As tourism plunged in the wake of the bombings and foreign loans on controversial development projects — including a port and an airport in the president’s home region — needed to be repaid, Rajapaksa disobeyed economic advisers and pushed through with the largest tax cuts in the country’s history. It was meant to spur spending, but critics warned it would slash the government’s finances. Pandemic lockdowns and an ill-advised ban on chemical fertilizers further hurt the fragile economy.

The country soon ran out of money and couldn’t repay its huge debts. Shortages of food, cooking gas, fuel and medicine stoked public anger at what many saw as mismanagement, corruption and nepotism.

The family’s unravelling began in April, when growing protests forced three Rajapaksa relatives, including the finance minister, to quit their Cabinet posts and another to leave his ministerial job. In May, government supporters attacked protesters in a wave of violence that left nine dead. The anger of the protesters turned to Mahinda Rajapaksa, who was pressured to resign as prime minister and took refuge on a heavily fortified naval base.

But Gotabaya refused to go, triggering chants in the streets of “Gota Go Home!” Instead, he saw his savior in Ranil Wickremesinghe.

RANIL WICKREMESINGHE

A six-time prime minister, Wickremesinghe’s latest stint was arguably the most challenging. Appointed in May by Rajapaksa, he was brought in to help restore international credibility as his government negotiated a bailout package with the International Monetary Fund.

Wickremesinghe, who also was the finance minister, became the public face of the crisis, delivering weekly addresses in Parliament as he kicked off difficult negotiations with financial institutions, lenders and allies to fill the coffers and give some relief to impatient citizens.

He raised taxes and pledged to overhaul a government that had increasingly concentrated power under the presidency, a model many say tipped the country into crisis.

In his new job, he left little doubt about the grave future ahead. “The next couple of months will be the most difficult ones of our lives,” he told Sri Lankans in early June, a few weeks before he said in Parliament that the country had hit rock bottom. “Our economy has completely collapsed,” he said.

Ultimately, observers say, he lacked both political heft and public support to get the job done.
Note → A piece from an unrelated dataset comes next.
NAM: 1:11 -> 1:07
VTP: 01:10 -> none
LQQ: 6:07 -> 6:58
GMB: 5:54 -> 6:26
He was a one-man party in Parliament - the only lawmaker from his party to hold a seat after it suffered a humiliating defeat in a 2020 election.

His reputation had already been sullied by his previous stint as prime minister, when he was in a difficult power-sharing arrangement with then-President Maithripala Sirisena. A communication breakdown between them was blamed for intelligence lapses that led to the 2019 terror attack.

With no respite for people waiting in line for fuel, food and medicine, Wickremesinghe became increasingly unpopular. Many of the protesters say his appointment simply put off pressure on Rajapaksa to resign. But analysts are doubtful whether a new leader can do much more, instead fearing that the political uncertainty will only intensify the crisis.